# Opening Weekend Bow Kills



## Texas Outfitter

My hunters had a Great Start for this Season!


----------



## SSMike

I'd say so... Not everyday you get to take out a Unicorn.


----------



## FREON

WOW!!!! Where was that 1st deer killed?


----------



## Texas Outfitter

FREON said:


> WOW!!!! Where was that 1st deer killed?


Both in McMullen Co.


----------



## big john o

First one is awesome.. You do know there is a bow hunting section right?


----------



## FISHIN COUG

Amazing deer and thanks for sharing. I'm not a bow hunter and thanks for the report!


----------



## teamfirstcast

*MLD ranch*



big john o said:


> First one is awesome.. You do know there is a bow hunting section right?


Pretty sure those were gun kills on an MLD3 highly managed ranch. Season opens same date as bow season for them.


----------



## Texas Outfitter

teamfirstcast said:


> Pretty sure those were gun kills on an MLD3 highly managed ranch. Season opens same date as bow season for them.

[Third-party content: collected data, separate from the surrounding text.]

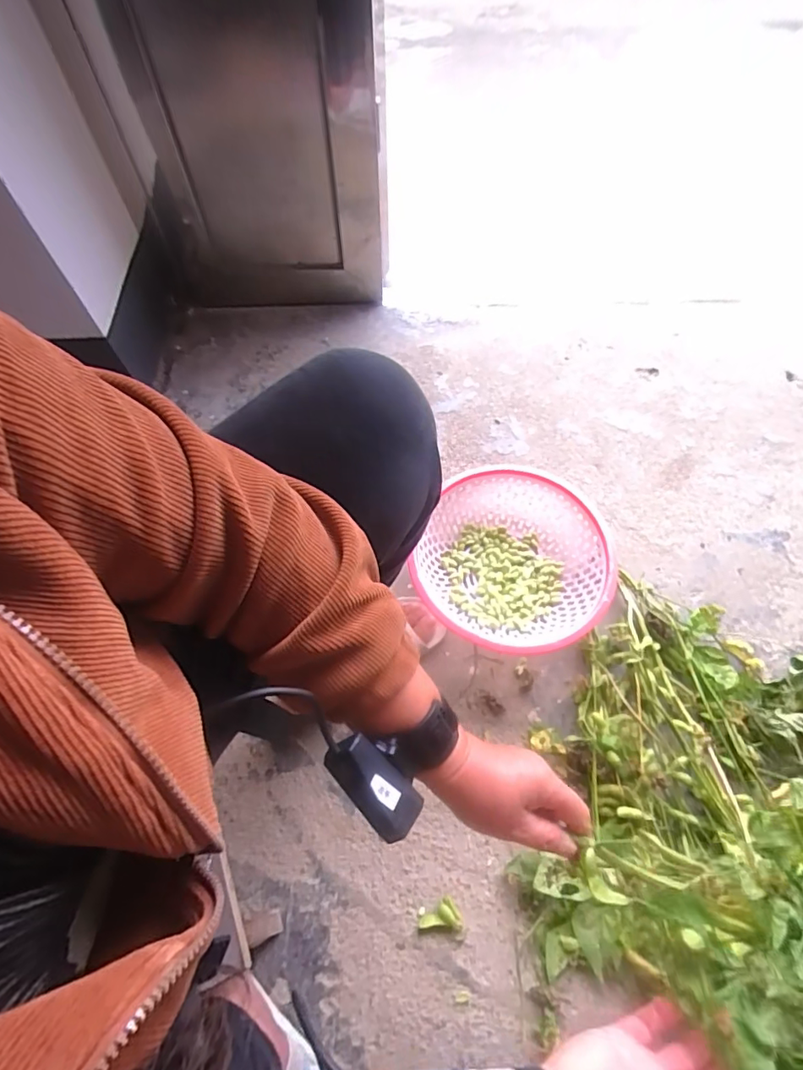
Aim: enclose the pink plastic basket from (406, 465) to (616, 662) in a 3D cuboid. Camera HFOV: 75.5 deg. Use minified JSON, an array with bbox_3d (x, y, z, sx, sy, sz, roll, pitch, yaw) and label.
[{"bbox_3d":[0.159,0.046,0.759,0.255,0.107,0.269,0,64,0],"label":"pink plastic basket"}]

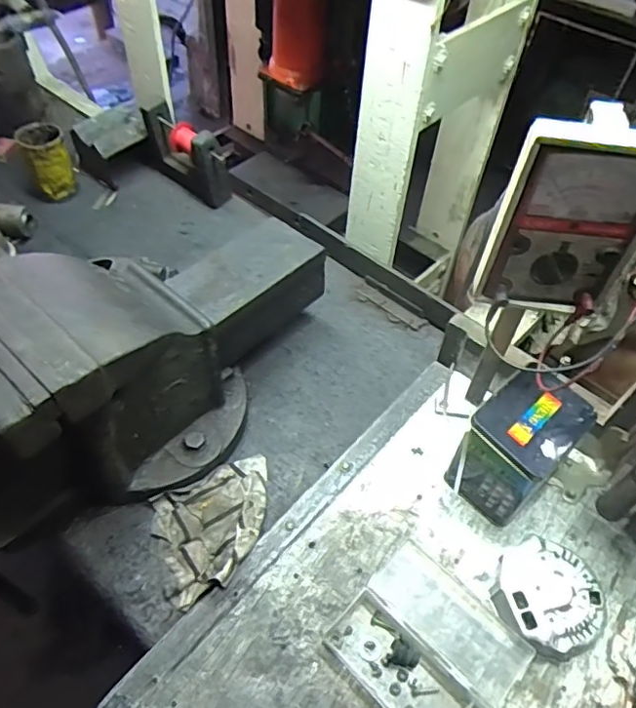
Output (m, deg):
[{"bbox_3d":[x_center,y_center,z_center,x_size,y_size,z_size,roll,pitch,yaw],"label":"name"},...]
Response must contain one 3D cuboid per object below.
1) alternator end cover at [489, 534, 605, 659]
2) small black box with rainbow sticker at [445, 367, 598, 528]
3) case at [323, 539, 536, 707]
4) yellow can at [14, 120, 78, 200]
[{"bbox_3d":[0.244,0.252,0.588,0.107,0.031,0.111,4,52,0],"label":"alternator end cover"},{"bbox_3d":[0.224,0.110,0.644,0.095,0.142,0.139,39,60,23],"label":"small black box with rainbow sticker"},{"bbox_3d":[0.112,0.292,0.570,0.144,0.027,0.161,-37,63,-27],"label":"case"},{"bbox_3d":[-0.470,-0.334,0.984,0.073,0.106,0.085,-20,56,-18],"label":"yellow can"}]

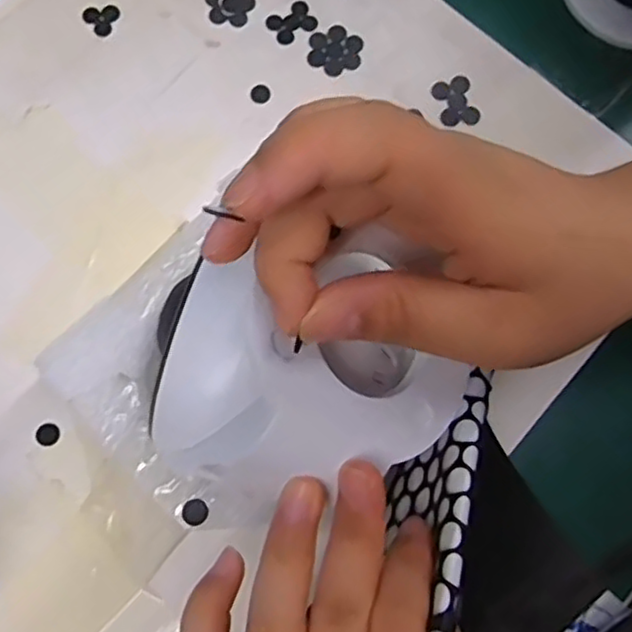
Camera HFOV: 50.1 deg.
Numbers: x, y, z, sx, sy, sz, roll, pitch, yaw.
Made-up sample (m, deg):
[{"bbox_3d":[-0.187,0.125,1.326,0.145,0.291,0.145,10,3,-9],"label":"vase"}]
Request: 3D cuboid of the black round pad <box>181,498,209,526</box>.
[{"bbox_3d":[-0.048,0.077,0.265,0.010,0.004,0.010,0,75,0],"label":"black round pad"}]

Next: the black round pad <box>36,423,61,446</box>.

NO! They were bow kills on low fenced ranch.....both of these hunters have been hunting with me for many years!


----------



## Rack Ranch

Studs fo sho, McMullen is greened up big time right now. You hunting Brackens?


----------



## WillieT

Congratulations on two monsters. Those are a couple of beautiful deer.


----------



## RED_FISH_BAKER

Those are some awesome deer...cant stand when people don't mind there own D A M N business lol. I thought the forum said guide fishing and hunting forum.


----------



## Moose2

Whats up with the unicorn? never seen one like this?


----------